Making good pictures without visualizing every last detail of the final print probably involves a combination of practice and learning to rely partly on intuitive reactions to subject matter. Intuition is a lot faster than linear thinking, and not necessarily less accurate or powerful. Finding felicitous aspects of a picture that you weren’t consciously aware of at the time of exposure may simply mean that you are developing a good sense of photographic intuition. Finding that a picture fails because you were so busy concentrating on “the subject” that you missed all the distractions in “the background” means that you need to step up your photographic intuition training program—which just means go out and make more pictures, then study the results.

7 comments:

Stephen Cysewski said...

It makes sense, the other aspect for me is cropping. I take photographs with the intent of cropping. Cropping can be as much of the process of photography as clicking the shutter, and just as creative. I am not talking about radical cropping I am just making sure that the eye flows over the surface of the image and does not get "stuck" somewhere.

Tyler said...

Carl,
Along the same lines, here is an interesting essay by musician Brian Eno, which he summarizes as:

"My topic is the shift from 'architect' to 'gardener', where 'architect' stands for 'someone who carries a full picture of the work before it is made', to 'gardener' standing for 'someone who plants seeds and waits to see exactly what will come up'. "

lyle said...

I first noticed how a slight enlargement of the picture can change things when I saw your show of 7x17's digitally printed at 2x contact size as compared to original pt/pd prints. And as your example here shows, just a slight change in exposure (I am assuming that is what is causing the change) can have an effect and change the image. Regardless, we have a conversation with the world when we make the exposure, and then another conversation in the darkroom or photoshop when the print is made. I have sometimes wondered whether I am taking the image in a certain direction, or it is taking me. Never sure. And finally with regards to "1,000 monkeys tapping on their iPads will not produce “Macbeth”", I am quite sure this is how Shakespeare must have done it, after all, we know he didn't write it!

Carl Weese said...

Tyler, thanks for the reference.

Lyle, look again, it's not exposure. In the first shot, a large dark car or SUV is reflected in the window. Three seconds later, it's gone and much lighter pavement and white stripes of a crosswalk are reflected, brightening up that part of the picture and changing the view of the things inside the window. That's why I chose this for an illustration. I "pre-visualized" part of the picture, then made numerous exposures as changes in the scene played out in front of (and behind) me. No way to visualize that, but no reason to forgo the opportunity because of it.

Carl Weese said...

Stephen, I'm familiar with a lot of the work on your site and obviously this works for you, but it wouldn't for me. I need to find the picture "all at once" and that means as framed in the viewfinder or on the groundglass. I'm not so doctrinaire I won't trim an errant bit of extraneous matter that sneaked in at an edge, but in practice I hardly ever do even that. For me, framing in the viewfinder is of the moment while cropping after the fact becomes a step by step process that loses the gestalt.

Anonymous said...

Carl,

I think your right in that it's a continuum. It will definitely vary for different types of photography. The street photographer, you mention Winogrand, probably puts less thought into the visualization at least via linear thought anyway. I think the greats probably had a knack for what I'd term spatial thought. Being able to assess that a scene might be interesting as the various elements flitted about. They could sense a convergence of elements that would likely result in something interesting.

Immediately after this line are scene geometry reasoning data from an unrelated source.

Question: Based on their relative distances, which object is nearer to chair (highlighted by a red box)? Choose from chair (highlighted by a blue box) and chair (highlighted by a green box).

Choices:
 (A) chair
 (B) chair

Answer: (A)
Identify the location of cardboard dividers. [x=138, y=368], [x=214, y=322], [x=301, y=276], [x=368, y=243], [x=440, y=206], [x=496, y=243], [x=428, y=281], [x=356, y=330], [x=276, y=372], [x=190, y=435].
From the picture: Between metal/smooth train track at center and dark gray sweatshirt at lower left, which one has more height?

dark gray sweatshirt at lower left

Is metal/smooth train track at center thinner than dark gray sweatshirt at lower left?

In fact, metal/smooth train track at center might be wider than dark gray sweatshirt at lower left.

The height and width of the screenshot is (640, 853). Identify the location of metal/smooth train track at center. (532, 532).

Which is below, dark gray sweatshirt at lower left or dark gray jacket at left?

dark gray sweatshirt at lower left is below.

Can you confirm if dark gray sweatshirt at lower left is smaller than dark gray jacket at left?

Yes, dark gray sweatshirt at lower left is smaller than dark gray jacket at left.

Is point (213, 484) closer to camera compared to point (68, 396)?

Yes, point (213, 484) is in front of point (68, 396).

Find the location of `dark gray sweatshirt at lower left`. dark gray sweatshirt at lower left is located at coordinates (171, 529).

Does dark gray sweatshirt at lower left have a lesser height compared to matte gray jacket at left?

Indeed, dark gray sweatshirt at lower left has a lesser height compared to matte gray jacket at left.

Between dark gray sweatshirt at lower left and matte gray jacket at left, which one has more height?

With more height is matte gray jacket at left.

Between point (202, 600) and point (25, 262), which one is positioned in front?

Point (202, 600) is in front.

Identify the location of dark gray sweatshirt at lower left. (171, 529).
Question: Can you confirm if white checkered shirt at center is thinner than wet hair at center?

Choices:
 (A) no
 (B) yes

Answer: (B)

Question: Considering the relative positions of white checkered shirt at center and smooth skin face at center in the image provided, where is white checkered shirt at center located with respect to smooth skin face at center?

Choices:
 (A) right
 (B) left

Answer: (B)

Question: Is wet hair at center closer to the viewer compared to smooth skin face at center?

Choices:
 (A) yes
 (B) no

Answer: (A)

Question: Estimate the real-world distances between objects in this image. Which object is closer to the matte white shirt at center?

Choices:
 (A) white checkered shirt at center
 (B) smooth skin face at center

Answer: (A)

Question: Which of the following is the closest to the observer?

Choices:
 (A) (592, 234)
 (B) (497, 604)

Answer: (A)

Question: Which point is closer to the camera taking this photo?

For landscape or really any type that of photography that doesn't have a moving or quickly changing subject, more thought probably would improve things.

That said though photography is an art, not a science. I need to keep that in mind and try to create photographs that aren't too formulaic or technically competent, but artistically empty.

Anonymous said...

Hmm, another thing to think about. Possibly another continuum. Found vs constructed.